Jack C. Landau, executive director of the Reporters Committee for Freedom of the Press, reacted yesterday with a statement:

"We think that the new press rules announced by the White House today indicate that the Reagan administration is flying off again on one of its news censorship binges. Today's gag order rules on White House officials are reminiscent of ill-fated efforts last year to impose a White House-controlled news blackout on all interviews with the 'national media' on foreign affairs and national security news . . . . The January, 1982, White House gag order was subsequently rescinded and we hope this latest gag order will meet the same fate.

"The president must understand that in a free society government officials in charge of policy have the right and the obligation to inform the public via the press. If Mr. Reagan wants all government information to follow the White House press release party line, he should hire the KGB. They are much better at enforcing censorship than Mr. Gergen."

Gergen, who has been described by other officials as one of those presidential aides most concerned about leaks, said the new guidelines have been under consideration for several weeks and were discussed with Reagan at a meeting yesterday.
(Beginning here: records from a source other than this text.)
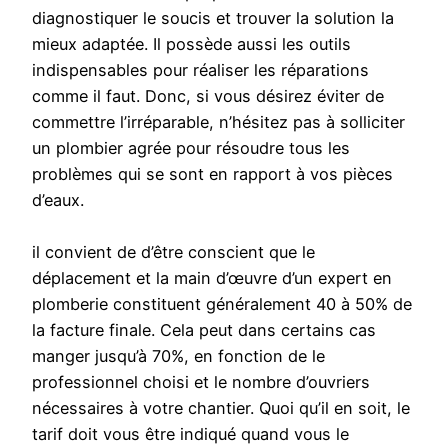
diagnostiquer le soucis et trouver la solution la
mieux adaptée. Il possède aussi les outils
indispensables pour réaliser les réparations
comme il faut. Donc, si vous désirez éviter de
commettre l’irréparable, n’hésitez pas à solliciter
un plombier agrée pour résoudre tous les
problèmes qui se sont en rapport à vos pièces
d’eaux.
il convient de d’être conscient que le
déplacement et la main d’œuvre d’un expert en
plomberie constituent généralement 40 à 50% de
la facture finale. Cela peut dans certains cas
manger jusqu’à 70%, en fonction de le
professionnel choisi et le nombre d’ouvriers
nécessaires à votre chantier. Quoi qu’il en soit, le
tarif doit vous être indiqué quand vous le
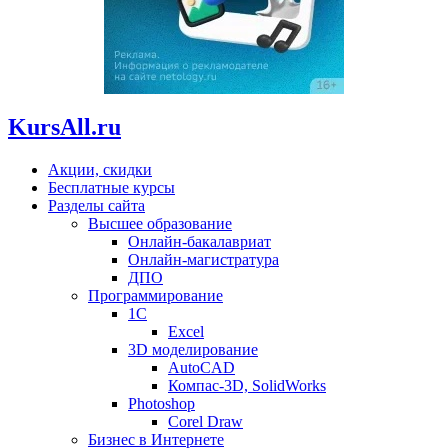
KursAll.ru
Акции, скидки
Бесплатные курсы
Разделы сайта
Высшее образование
Онлайн-бакалавриат
Онлайн-магистратура
ДПО
Программирование
1С
Excel
3D моделирование
AutoCAD
Компас-3D, SolidWorks
Photoshop
Corel Draw
Бизнес в Интернете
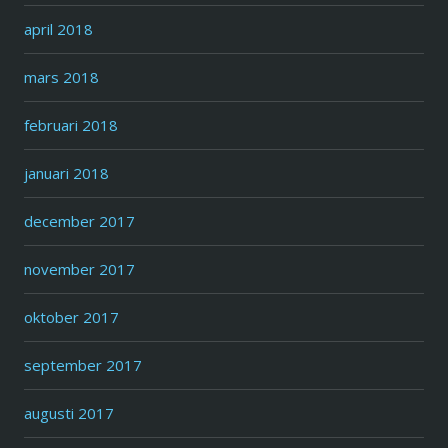
april 2018
mars 2018
februari 2018
januari 2018
december 2017
november 2017
oktober 2017
september 2017
augusti 2017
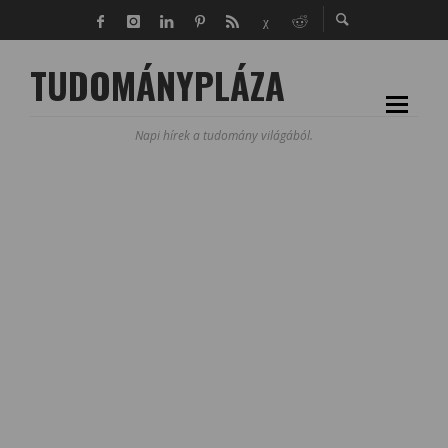
TUDOMÁNYPLÁZA
Napi hírek a tudomány világából.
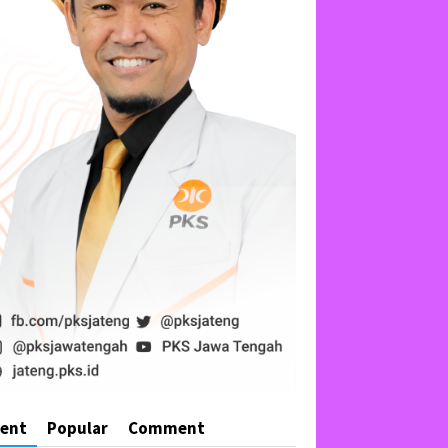
cent
Popular
Comment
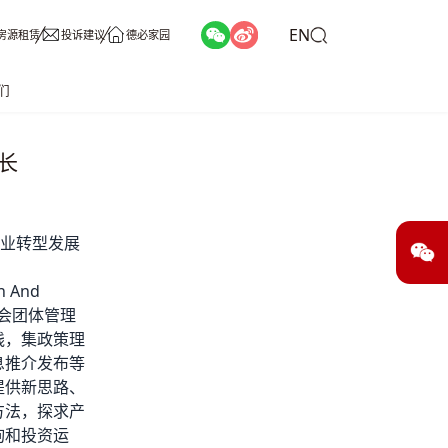
EN
房源租赁
投诉建议
德必家园
们
长
业转型发展
n And
社会团体管理
践，集政策理
息推介发布等
提供新思路、
方法，探求产
询和投资运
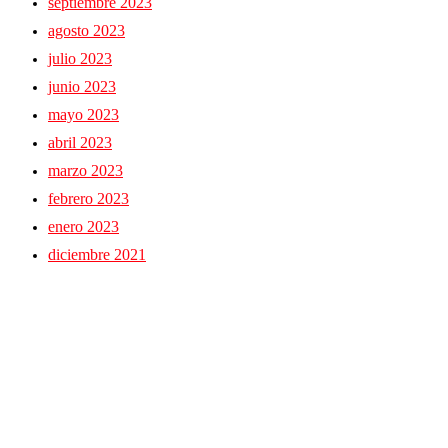
septiembre 2023
agosto 2023
julio 2023
junio 2023
mayo 2023
abril 2023
marzo 2023
febrero 2023
enero 2023
diciembre 2021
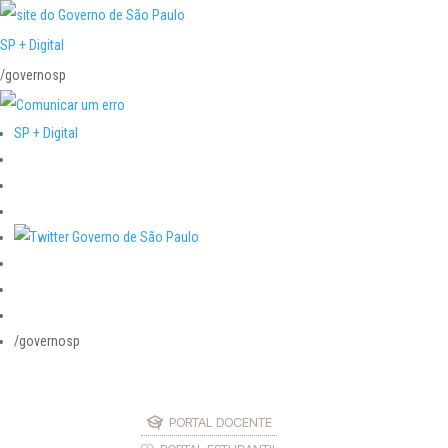
SP + Digital
/governosp
SP + Digital
/governosp
PORTAL DOCENTE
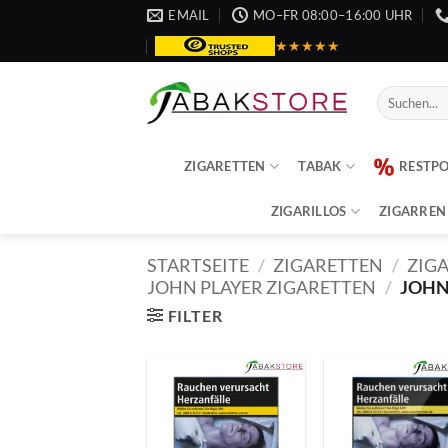
Zum
EMAIL
MO–FR 08:00–16:00 UHR
Inhalt
★★★★★
springen
Suche
nach:
ZIGARETTEN
TABAK
RESTP
ZIGARILLOS
ZIGARREN
STARTSEITE
/
ZIGARETTEN
/
ZIG
JOHN PLAYER ZIGARETTEN
/
JOHN
FILTER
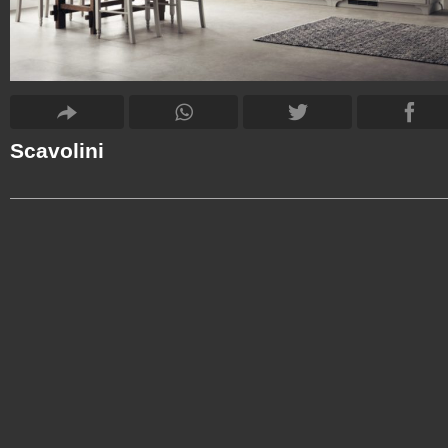
Scavolini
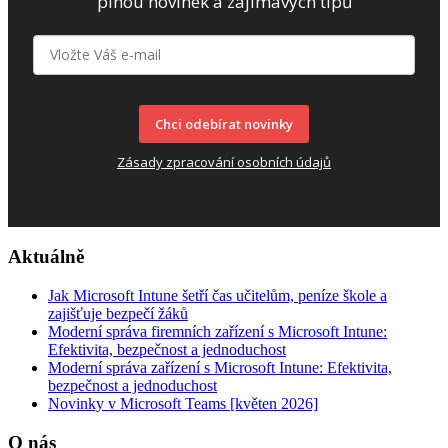
plnou novinek a zajímavých tipů
Chci odebírat novinky
Zásady zpracování osobních údajů
Aktuálně
Jak Microsoft Intune šetří čas učitelům, peníze škole a
zajišťuje bezpečí žáků
Moderní správa firemních zařízení s Microsoft Intune:
Efektivita, bezpečnost a jednoduchost
Moderní správa zařízení s Microsoft Intune: Efektivita,
bezpečnost a jednoduchost
Novinky v Microsoft Teams [květen 2026]
O nás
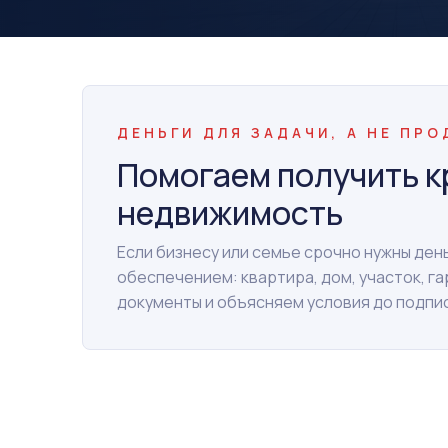
ДЕНЬГИ ДЛЯ ЗАДАЧИ, А НЕ ПР
Помогаем получить к
недвижимость
Если бизнесу или семье срочно нужны де
обеспечением: квартира, дом, участок, г
документы и объясняем условия до подпи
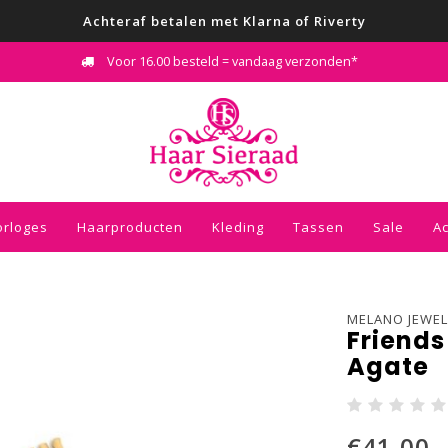
Achteraf betalen met Klarna of Riverty
Voor 16.00 besteld = vandaag verzonden*
orloges
Haarproducten
Kleding
Tassen
Sale
A
MELANO JEWEL
Friends
Agate
€41,00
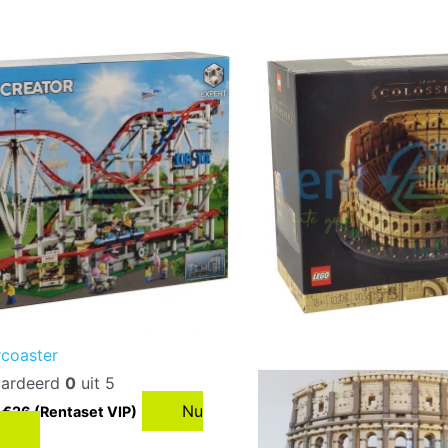
rcoaster
ardeerd
0
uit 5
Nu
 €26 (Rentaset VIP)
n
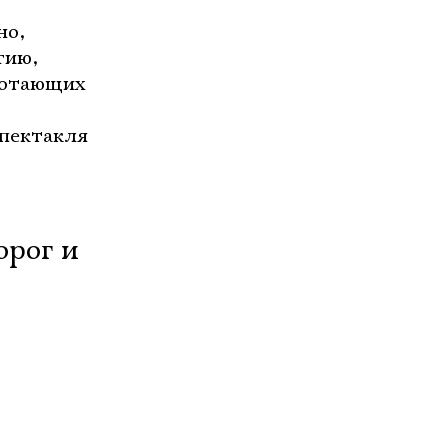
но,
гию,
аботающих
спектакля
орог и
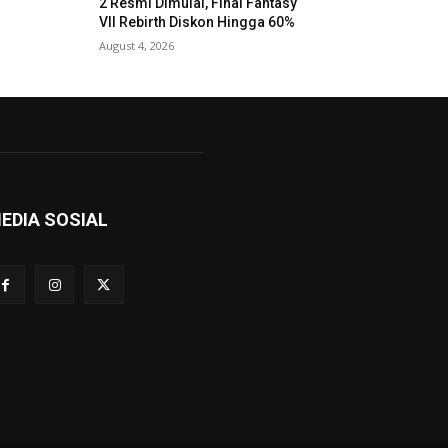
2 Resmi Dimulai, Final Fantasy
VII Rebirth Diskon Hingga 60%
August 4, 2026
EDIA SOSIAL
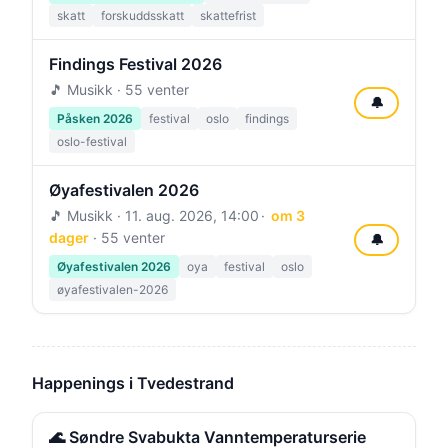
skatt
forskuddsskatt
skattefrist
Findings Festival 2026
🎵 Musikk · 55 venter
🔔
Påsken 2026
festival
oslo
findings
oslo-festival
Øyafestivalen 2026
🎵 Musikk ·
11. aug. 2026, 14:00
om 3
dager
· 55 venter
🔔
Øyafestivalen 2026
oya
festival
oslo
øyafestivalen-2026
Happenings i Tvedestrand
🌊 Søndre Svabukta Vanntemperaturserie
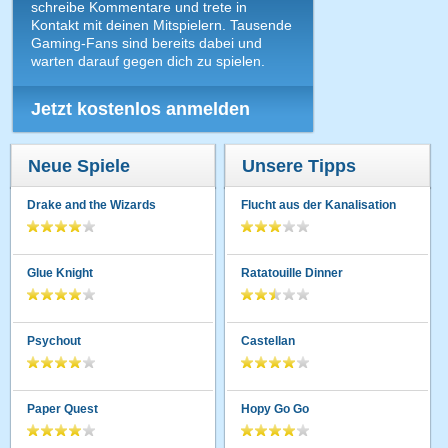
schreibe Kommentare und trete in
Kontakt mit deinen Mitspielern. Tausende
Gaming-Fans sind bereits dabei und
warten darauf gegen dich zu spielen.
Jetzt kostenlos anmelden
Neue Spiele
Unsere Tipps
Drake and the Wizards
Flucht aus der Kanalisation
Glue Knight
Ratatouille Dinner
Psychout
Castellan
Paper Quest
Hopy Go Go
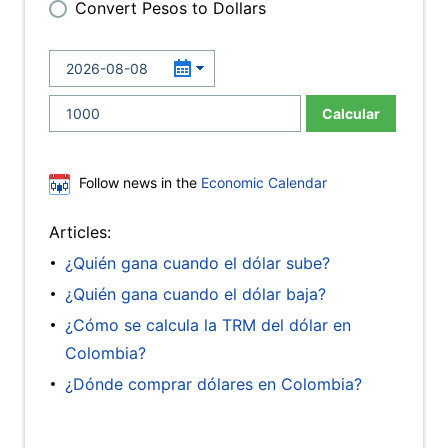
Convert Pesos to Dollars
Calcular
Follow news in the
Economic Calendar
Articles:
¿Quién gana cuando el dólar sube?
¿Quién gana cuando el dólar baja?
¿Cómo se calcula la TRM del dólar en
Colombia?
¿Dónde comprar dólares en Colombia?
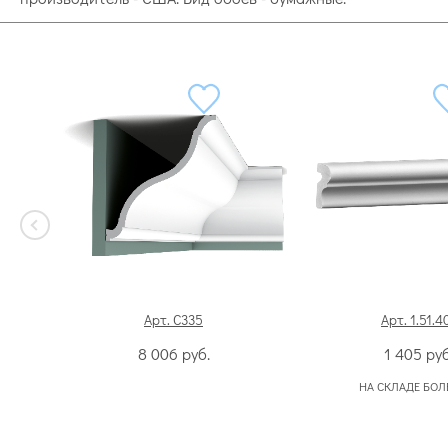
Арт. C335
Арт. 1.51.4
8 006
руб.
1 405
руб
НА СКЛАДЕ БОЛ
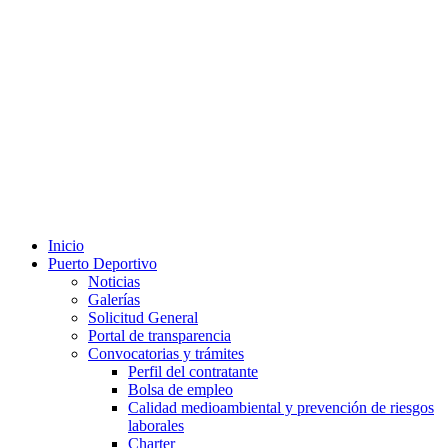
Inicio
Puerto Deportivo
Noticias
Galerías
Solicitud General
Portal de transparencia
Convocatorias y trámites
Perfil del contratante
Bolsa de empleo
Calidad medioambiental y prevención de riesgos
laborales
Charter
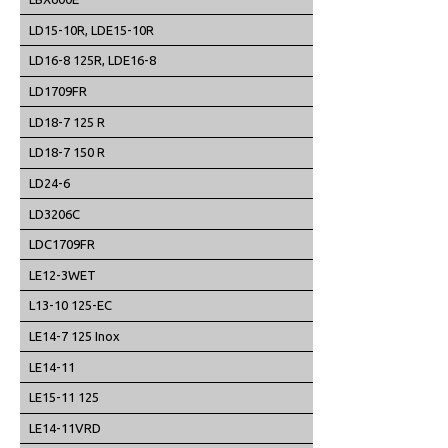
LD15-10R, LDE15-10R
LD16-8 125R, LDE16-8
LD1709FR
LD18-7 125 R
LD18-7 150 R
LD24-6
LD3206C
LDC1709FR
LE12-3WET
L13-10 125-EC
LE14-7 125 Inox
LE14-11
LE15-11 125
LE14-11VRD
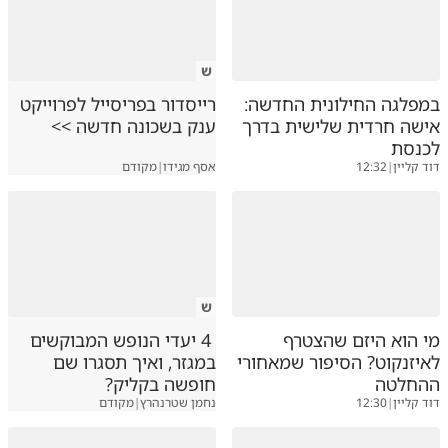
ש
במפלגה החילונית החדשה:
רייסדור בפריסייל לפרוייקט
אישה חרדית שלישית בדרך
ענק בשכונה חדשה >>
לכנסת
דוד קליין
|
12:32
אסף מגידו
|
מקודם
ש
מי הוא היזם שהצטרף
4 יעדי הנופש המבוקשים
לאיזנקוט? הסיפור שמאחורי
במגזר, ואיך תסגרו שם
ההחלטה
חופשה בקליק?
דוד קליין
|
12:30
נחמן שטרנהרץ
|
מקודם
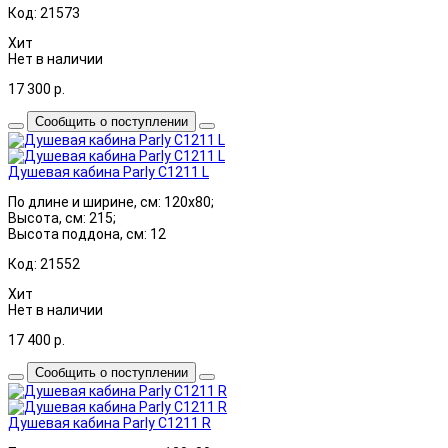
Код: 21573
Хит
Нет в наличии
17 300
р.
Сообщить о поступлении
Душевая кабина Parly C1211 L
По длине и ширине, см: 120x80;
Высота, см: 215;
Высота поддона, см: 12
Код: 21552
Хит
Нет в наличии
17 400
р.
Сообщить о поступлении
Душевая кабина Parly C1211 R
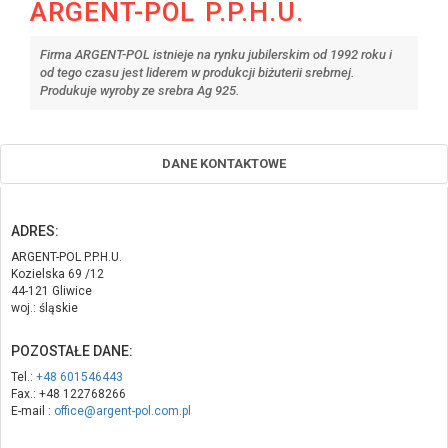
ARGENT-POL P.P.H.U.
Firma ARGENT-POL istnieje na rynku jubilerskim od 1992 roku i
od tego czasu jest liderem w produkcji biżuterii srebrnej.
Produkuje wyroby ze srebra Ag 925.
DANE KONTAKTOWE
ADRES:
ARGENT-POL P.P.H.U.
Kozielska 69 /12
44-121 Gliwice
woj.: śląskie
POZOSTAŁE DANE:
Tel.:
+48 601546443
Fax.: +48 122768266
E-mail :
office@argent-pol.com.pl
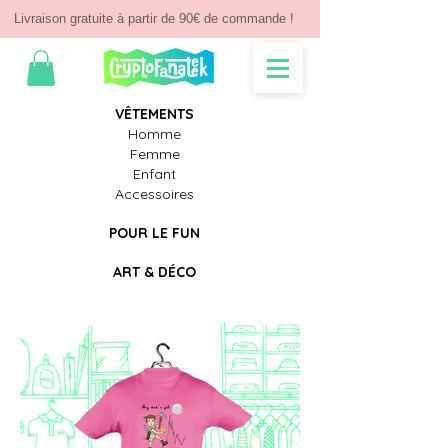
Livraison gratuite à partir de 90€ de commande !
V
Ê
TEMENTS
Homme
Femme
Enfant
Accessoires
POUR LE FUN
ART & D
É
CO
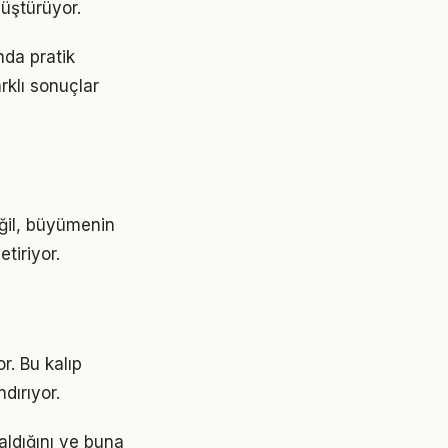
üştürüyor.
nda pratik
rklı sonuçlar
eğil, büyümenin
tiriyor.
r. Bu kalıp
dırıyor.
aldığını ve buna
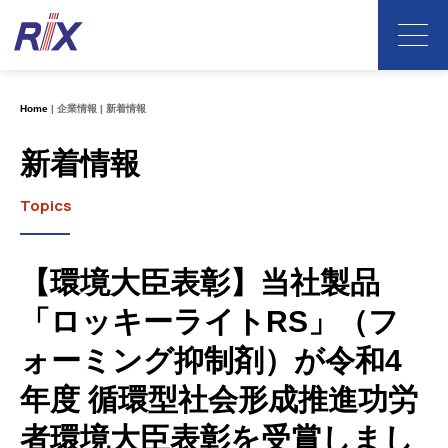
Home
企業情報
新着情報
新着情報
Topics
【環境大臣表彰】当社製品
「ロッキーライトRS」（フ
ォーミング抑制剤）が令和4
年度 循環型社会形成推進功労
者環境大臣表彰を受賞しまし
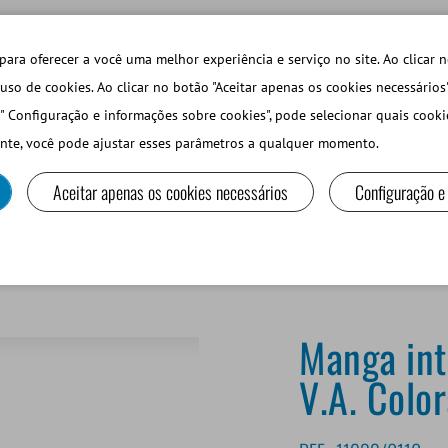
TECHDAYS
LOJA ONLINE LOGIN
para oferecer a você uma melhor experiência e serviço no site. Ao clicar n
uso de cookies. Ao clicar no botão "Aceitar apenas os cookies necessários
" Configuração e informações sobre cookies", pode selecionar quais cooki
PEQUEÑOS RUMIANTES Y CAMÉLIDOS
EQUIPOS Y MA
nte, você pode ajustar esses parâmetros a qualquer momento.
Aceitar apenas os cookies necessários
Configuração e
Manga int
V.A. Colo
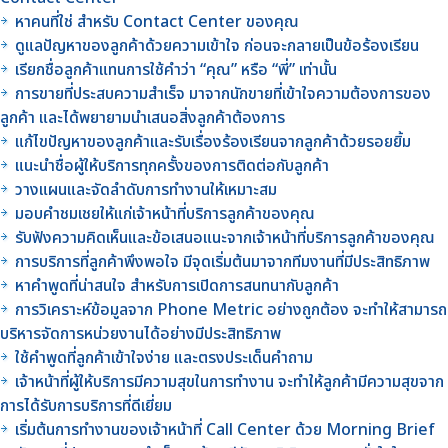
หาคนที่ใช่ สำหรับ Contact Center ของคุณ
ดูแลปัญหาของลูกค้าด้วยความเข้าใจ ก่อนจะกลายเป็นข้อร้องเรียน
เรียกชื่อลูกค้าแทนการใช้คำว่า “คุณ” หรือ “พี่” เท่านั้น
การขายที่ประสบความสำเร็จ มาจากนักขายที่เข้าใจความต้องการของ
ลูกค้า และได้พยายามนำเสนอสิ่งลูกค้าต้องการ
แก้ไขปัญหาของลูกค้าและรับเรื่องร้องเรียนจากลูกค้าด้วยรอยยิ้ม
แนะนำชื่อผู้ให้บริการทุกครั้งของการติดต่อกับลูกค้า
วางแผนและจัดลำดับการทำงานให้เหมาะสม
มอบคำชมเชยให้แก่เจ้าหน้าที่บริการลูกค้าของคุณ
รับฟังความคิดเห็นและข้อเสนอแนะจากเจ้าหน้าที่บริการลูกค้าของคุณ
การบริการที่ลูกค้าพึงพอใจ มีจุดเริ่มต้นมาจากทีมงานที่มีประสิทธิภาพ
หาคำพูดที่น่าสนใจ สำหรับการเปิดการสนทนากับลูกค้า
การวิเคราะห์ข้อมูลจาก Phone Metric อย่างถูกต้อง จะทำให้สามารถ
บริหารจัดการหน่วยงานได้อย่างมีประสิทธิภาพ
ใช้คำพูดที่ลูกค้าเข้าใจง่าย และตรงประเด็นคำถาม
เจ้าหน้าที่ผู้ให้บริการมีความสุขในการทำงาน จะทำให้ลูกค้ามีความสุขจาก
การได้รับการบริการที่ดีเยี่ยม
เริ่มต้นการทำงานของเจ้าหน้าที่ Call Center ด้วย Morning Brief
He said they were not related to comments Baker made to The Dallas Morning News about Labor Secretary Raymond J. Donovan.

In another previous attempt to control leaks, White House telephone logs were searched to locate the sources of quotations from unnamed White House officials published by The Wall Street Journal about Baker's handling of the 1982 congressional election campaign. Gergen acknowledged yesterday that logs had been checked "once before," but said there was no such "organized effort" to scrutinize them.

He said the new press guidelines were supported by a "strong consensus" of Reagan's senior aides. Gergen and White House spokesman Larry Speakes said they supported the new guidelines, although Gergen added that "in the initial months of this administration I questioned something like this."

"We understand that there are going to be occasional leaks," Gergen said. Asked whether there would be penalties for violations of the order, he added, "Could be . . . . The president takes this very seriously."

The new rules apply to the White House, the Council of Economic Advisers, the Office of Management and Budget, the National Security Council and the Office of the Science Adviser, Baker said.

Under the new rules, "Requests for interviews or comments from members of the staff who have not already been designated to answer questions should first be referred to the White House communications department." Only after "receiving a clearance or recommendation" from Gergen's office will the staff member be allowed to make arrangements for the interview, according to the rules.

For most of the two years of the administration, Gergen and all Reagan's other senior aides have asked reporters if they could talk on "background," meaning that their names would not be used.

But the new guidelines state, "On-the-record interviews should be recognized as the best way to conduct most interviews with the press."